- Dataset entries
= = = = =

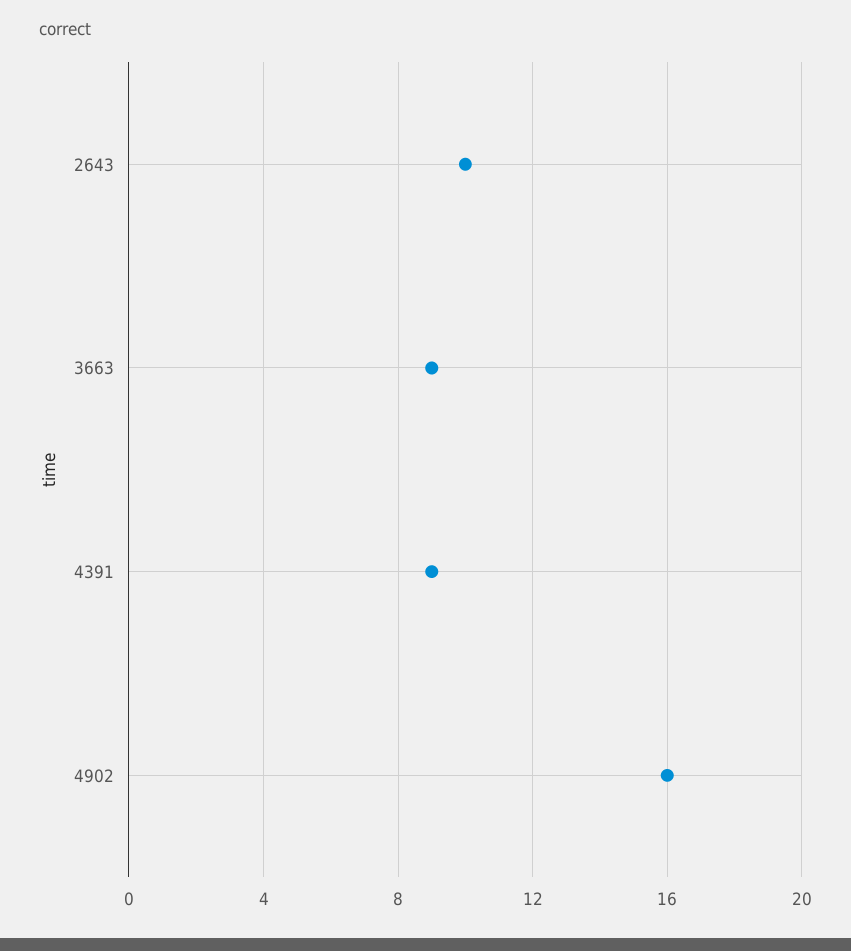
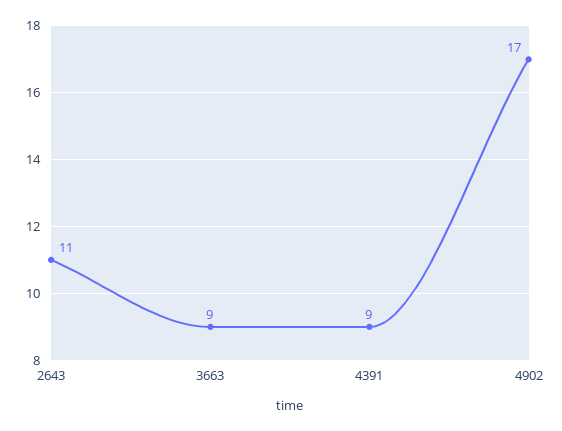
  {
-   "2643": 10,
+   "2643": 11,
    "3663": 9,
    "4391": 9,
-   "4902": 16
+   "4902": 17
  }

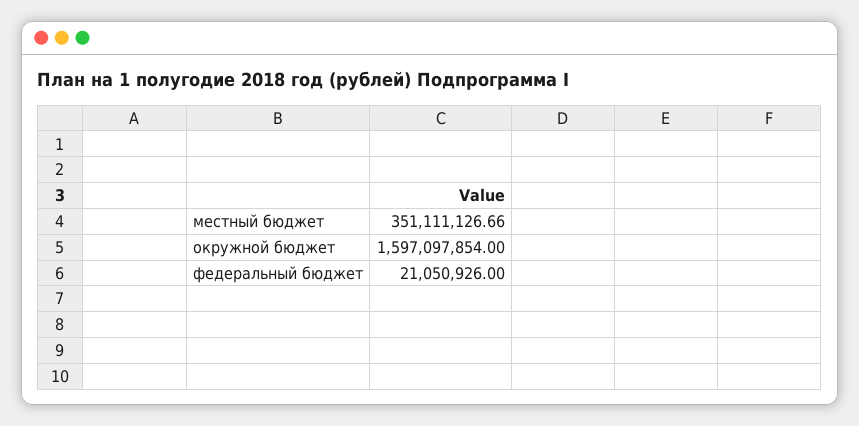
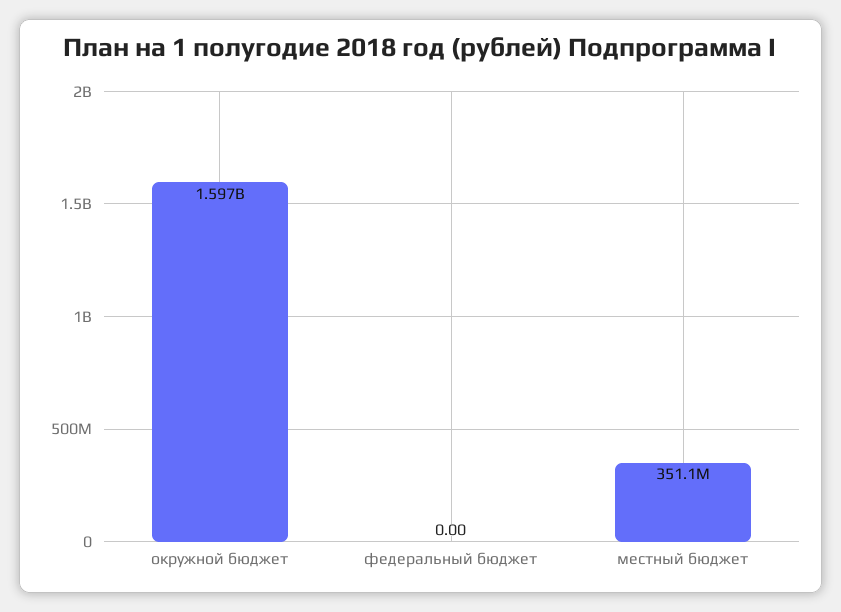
  {
    "местный бюджет": 351111126.66,
    "окружной бюджет": 1597097854,
-   "федеральный бюджет": 21050926
+   "федеральный бюджет": 0
  }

= = = = =

- Task to complete
Copy all lines above containing the string "федеральный".

- Expected answer
-   "федеральный бюджет": 21050926
+   "федеральный бюджет": 0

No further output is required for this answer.